10.4 D-score for international settings
Section 9 compared D-scores between three study samples. We restricted the analysis to studies that used the same instrument (the DDI, in Togo, translated to French) to measure child development.
It is difficult to compare levels of child development worldwide. Existing estimates on children not reaching their developmental potential rely on proxies, such as stunting and poverty. While these proxies have been found to correlate with child development, they are only weak indicators of actual child performance. Arguably, the performance of a child on a set of well-chosen milestones is more informative for his or her future health and productivity than body height or parental income.
There are more than 150 instruments are available that quantify child development. Many of these tools produce not just one but many scores. Such an overwhelming choice may seem a luxury until we realize that we cannot compare their ratings. Of course, we could settle on just one instrument …., but that’s never going to happen. While simple in theory, pre-harmonization is complicated in practice. It requires significant and continued investments by a central agency. It does not address historical data, so it will be challenging to see secular trends. Also, pre-harmonization impedes the adoption of innovative techniques, e.g., using smartphone-assisted evaluations.

> Records drawn from a collection:
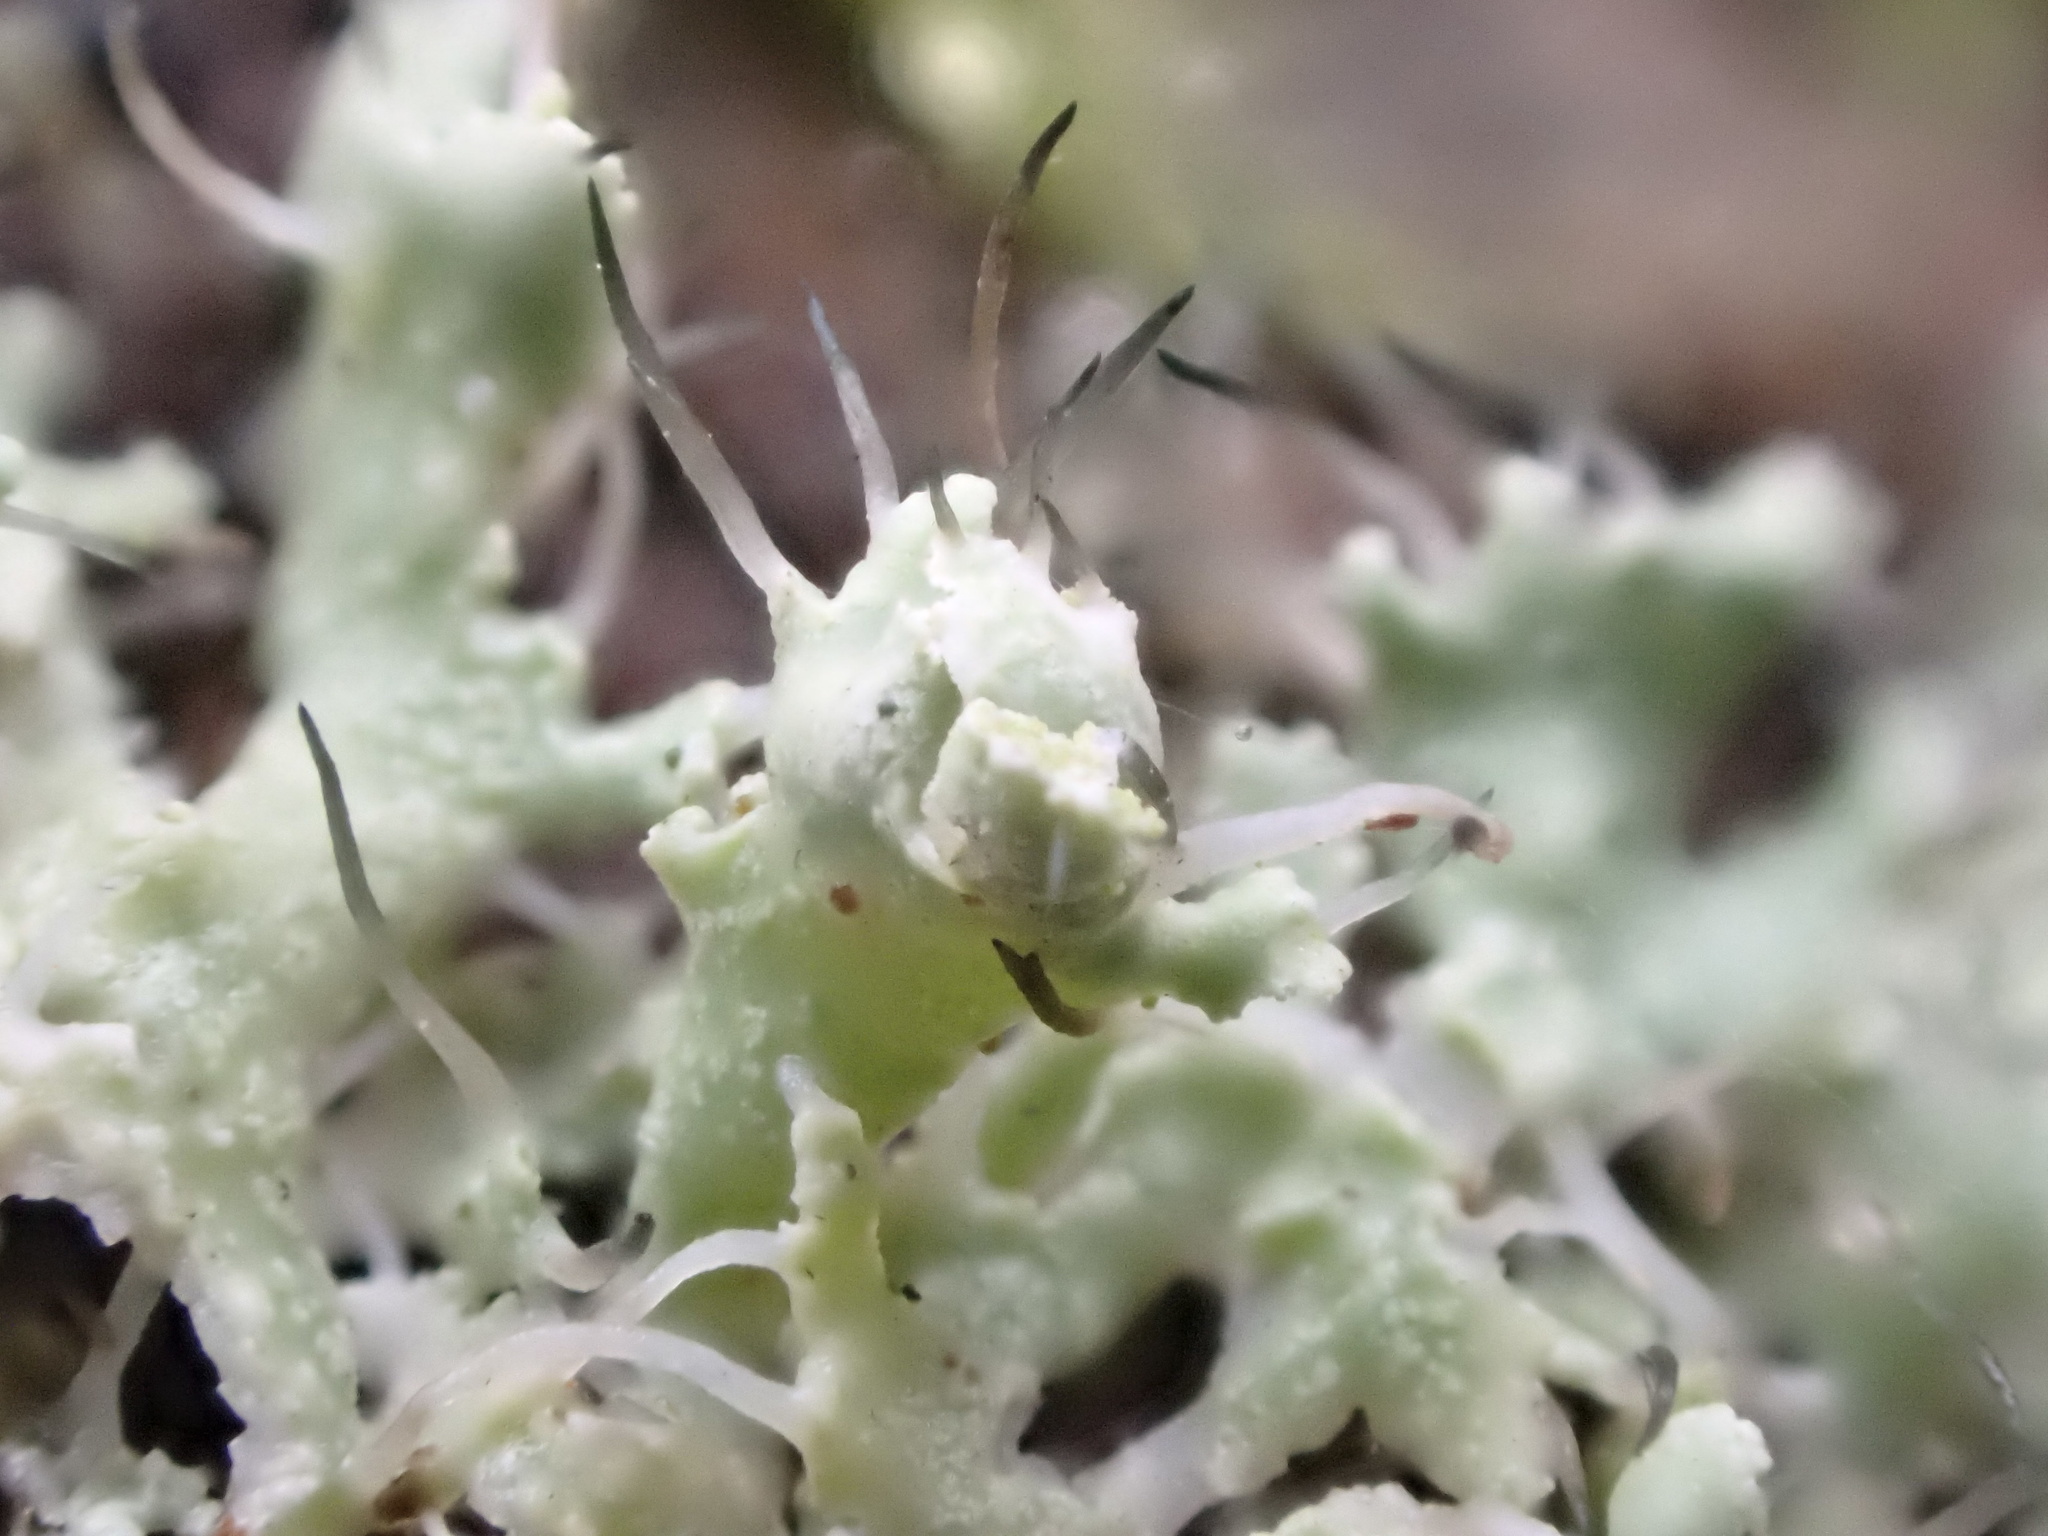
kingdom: Fungi
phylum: Ascomycota
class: Lecanoromycetes
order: Caliciales
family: Physciaceae
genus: Physcia
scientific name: Physcia adscendens
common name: Hooded rosette lichen
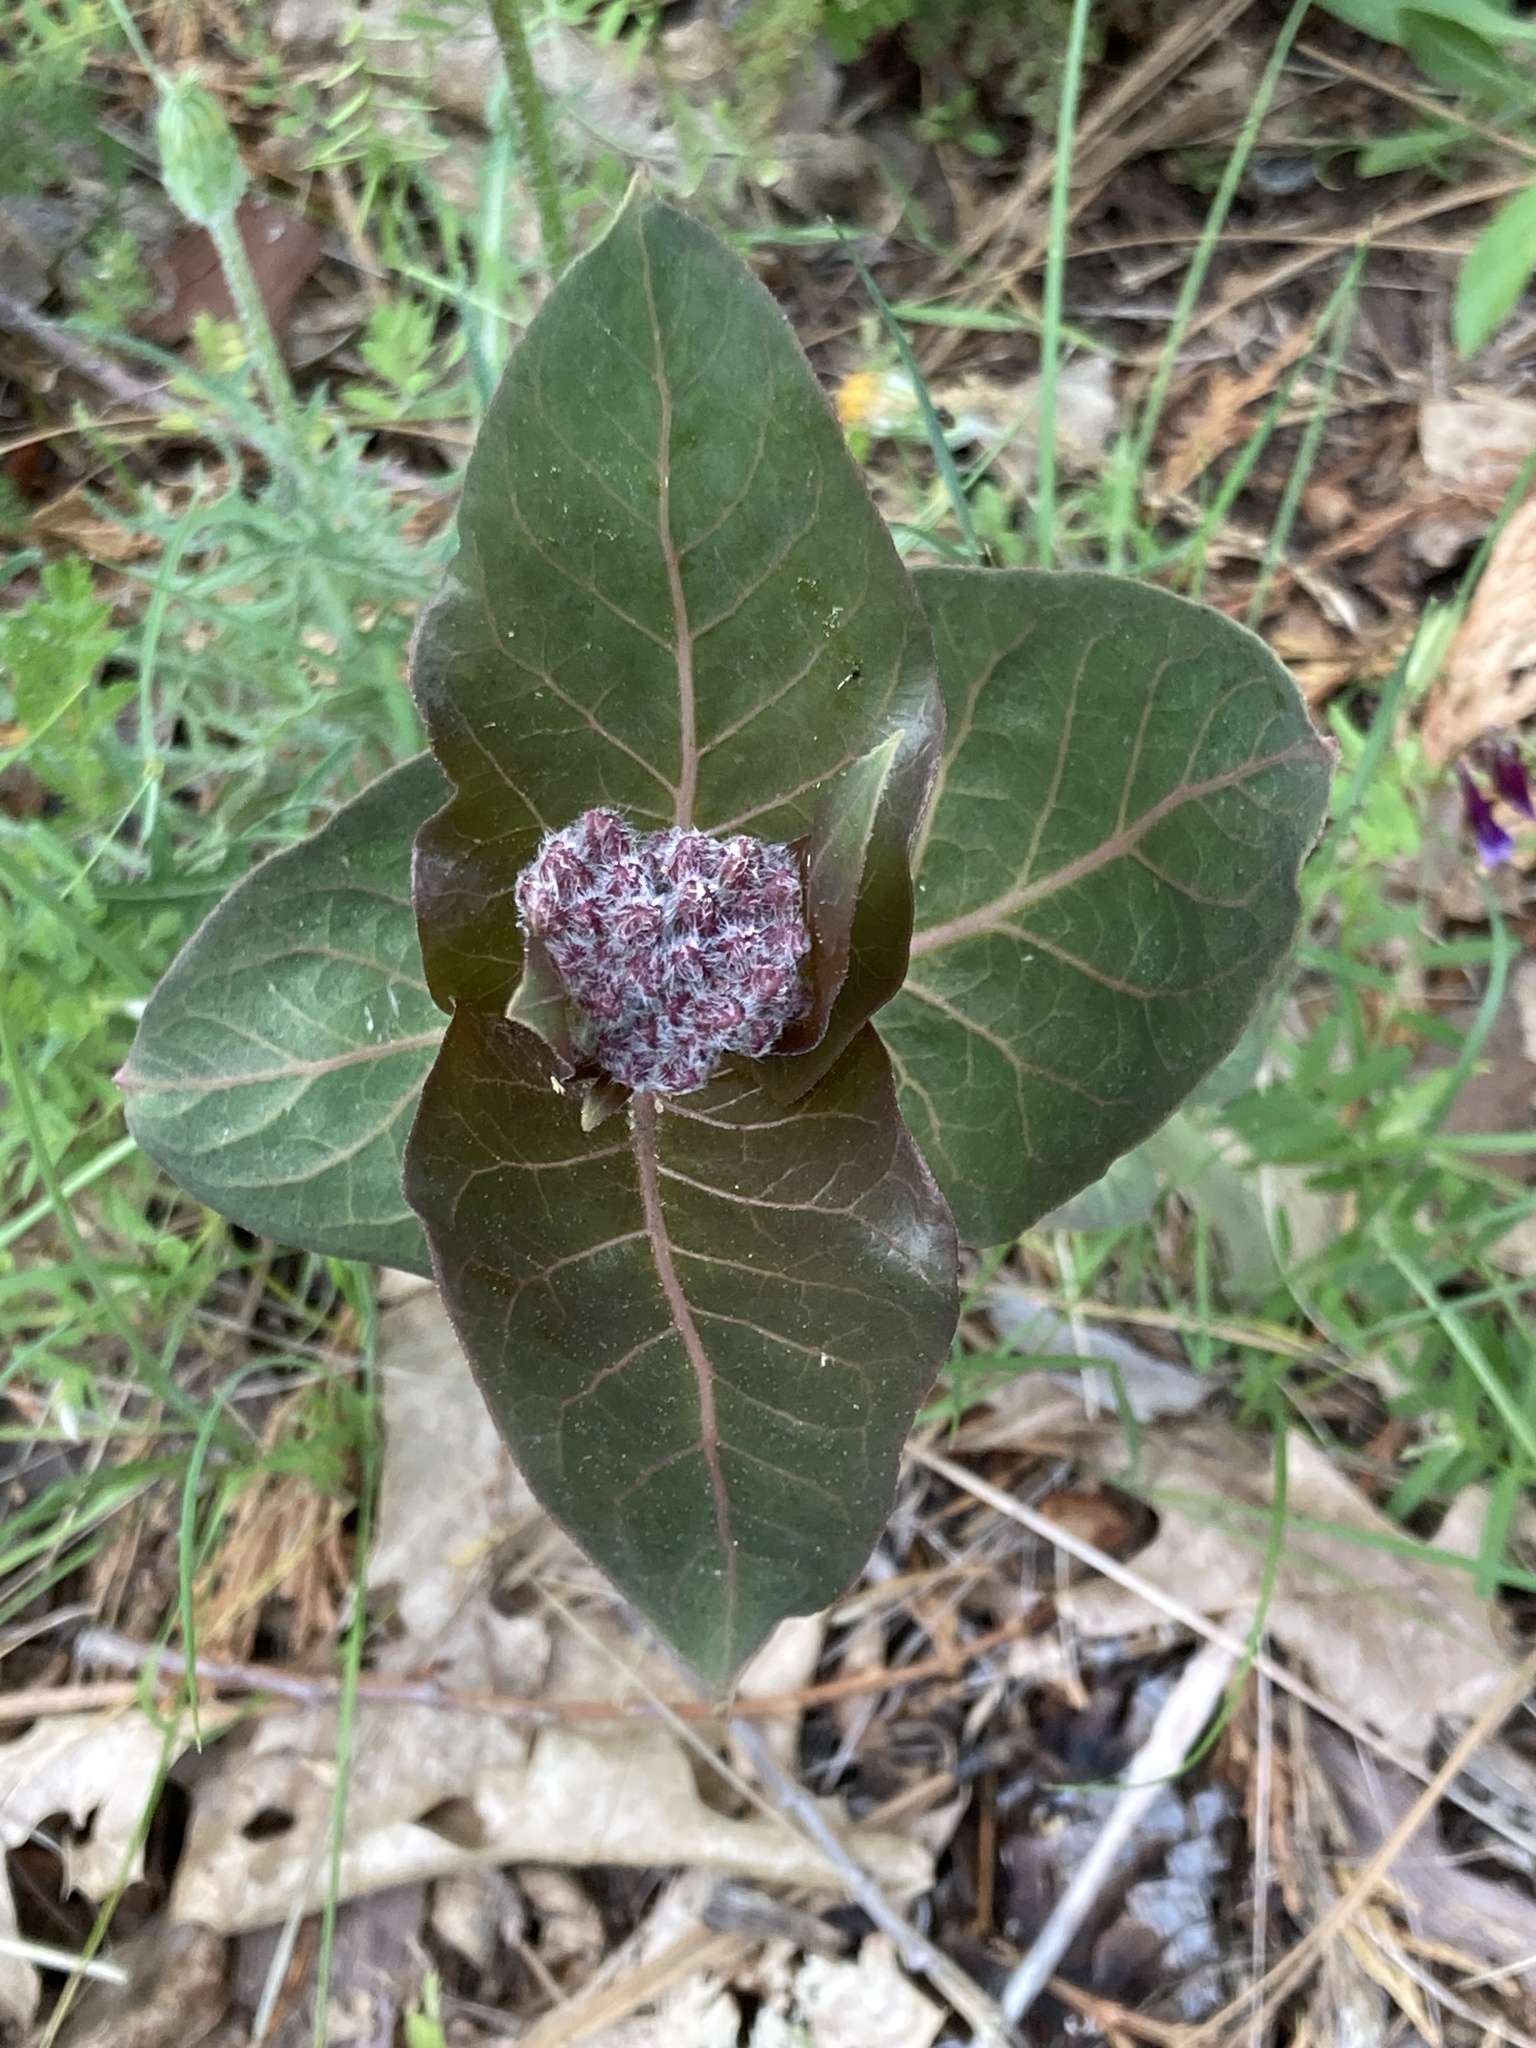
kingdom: Plantae
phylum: Tracheophyta
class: Magnoliopsida
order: Gentianales
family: Apocynaceae
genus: Asclepias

> Parts of the exercise:
**A.** What is the Spanish for this sentence from the section on D-scores for international settings: "It is difficult to compare levels of child development worldwide."?
**B.** According to the section on D-scores for international settings, why is pre-harmonization complicated in practice? Answer in one to three sentences.
**C.** How would the section on D-scores for international settings go on after its last sentence? Write the next part.

> Expected outputs:
**A.** Es difícil comparar los niveles de desarrollo infantil en todo el mundo.

**B.** It requires significant and continued investments by a central agency. It also does not address historical data, which makes secular trends hard to see, and it impedes the adoption of innovative techniques such as smartphone-assisted evaluations.

**C.**
The D-score opens up an exciting alternative: agree on the scale, and leave some liberty to the data-collector in the exact choice of the instrument. We could build upon the expertise of the data collector about the local population. Also, it will equip is to keep up with innovations in measurement.
The next chapter in our work will address some of the conceptual and technical issues that arise when we attempt to apply the D-score to other populations.